Reading passage =>

▬▬▬▬▬▬▬▬▬▬

The Child and the Tramp is a 1911 American silent short comedy film directed by Bannister Merwin. It was produced by the Edison Manufacturing Company and was released on 28 April 1911. The film, a short, had an approximative length of 1000 ft of footage (one reel). It adapts a story by Albert Mallory. The plot revolves around a tramp who refuses to become a burglar and is welcomed into a family that adopts him as one of their own.

== Plot ==
A contemporary magazine summarises the plot: "Reckles is a tramp who finds that two of his old road companions have "struck it rich" through a fake mining scheme. Some months later, "Reckless" lands in Southern California for the winter, and in asking for a "hand-out" is astonished to be received as one of the family and invited to dinner. He lingers to replace a broken toy, for he is skilled as a wood carver, and his work leads the father to ask why he does not work for a living."

The family is ruined by the collapse of the Golden Valley Money Company, that the old companions of Reckless had robbed. Reckless manages to get hold of a part of the money and gives it back to the family on the child's birthday.

▬▬▬▬▬▬▬▬▬▬

Aim of the task =>
Continue the article on the 1911 silent film The Child and the Tramp, picking up right after its last sentence.

▬▬▬▬▬▬▬▬▬▬

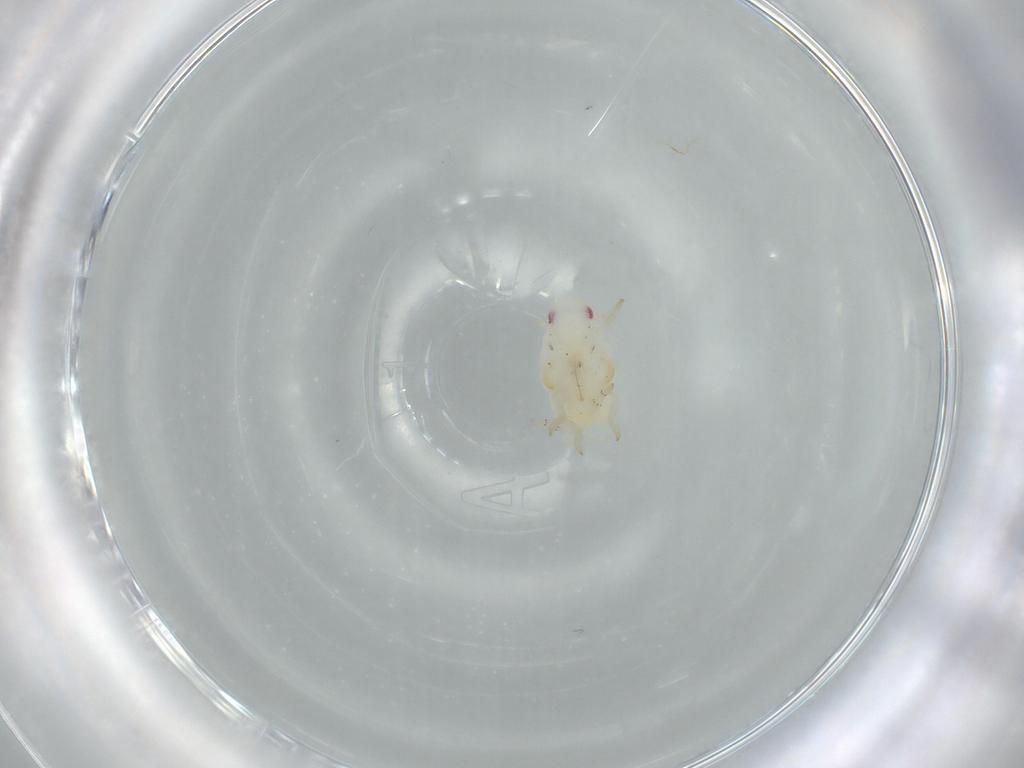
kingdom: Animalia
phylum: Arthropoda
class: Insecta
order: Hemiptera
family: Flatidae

▬▬▬▬▬▬▬▬▬▬

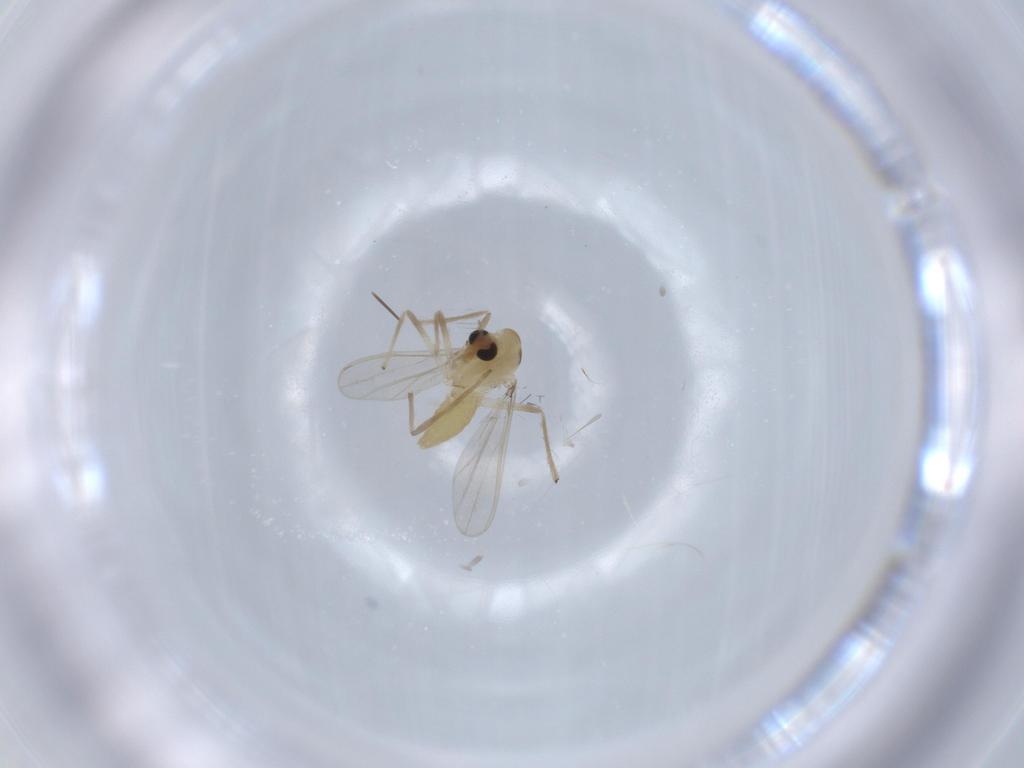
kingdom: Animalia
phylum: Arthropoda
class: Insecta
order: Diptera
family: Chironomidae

▬▬▬▬▬▬▬▬▬▬

Result of this task =>
==Cast==
- Charles M. Seay as Reckless, 1st tramp
- William West as 2nd tramp
- John R. Cumpson as 3rd tramp
- Harold M. Shaw as The Child's Father
- Miriam Nesbitt as The Child's Mother
- Edna May Weick as The Child

== Reception ==
"The tramp has been the subject of much of the socalled humor of the comic papers and would seem very unlikely material for a hero, but in this story is again exemplified that idea that within each of us is a true prince if we would only allow the spirit to have its way.", wrote a contemporary review.

"All the characters in this playlet do excellent work, but the tramp in the picture is so far superior to any we bave heretofore seen that we wish to mention him especially.", wrote The Billboard.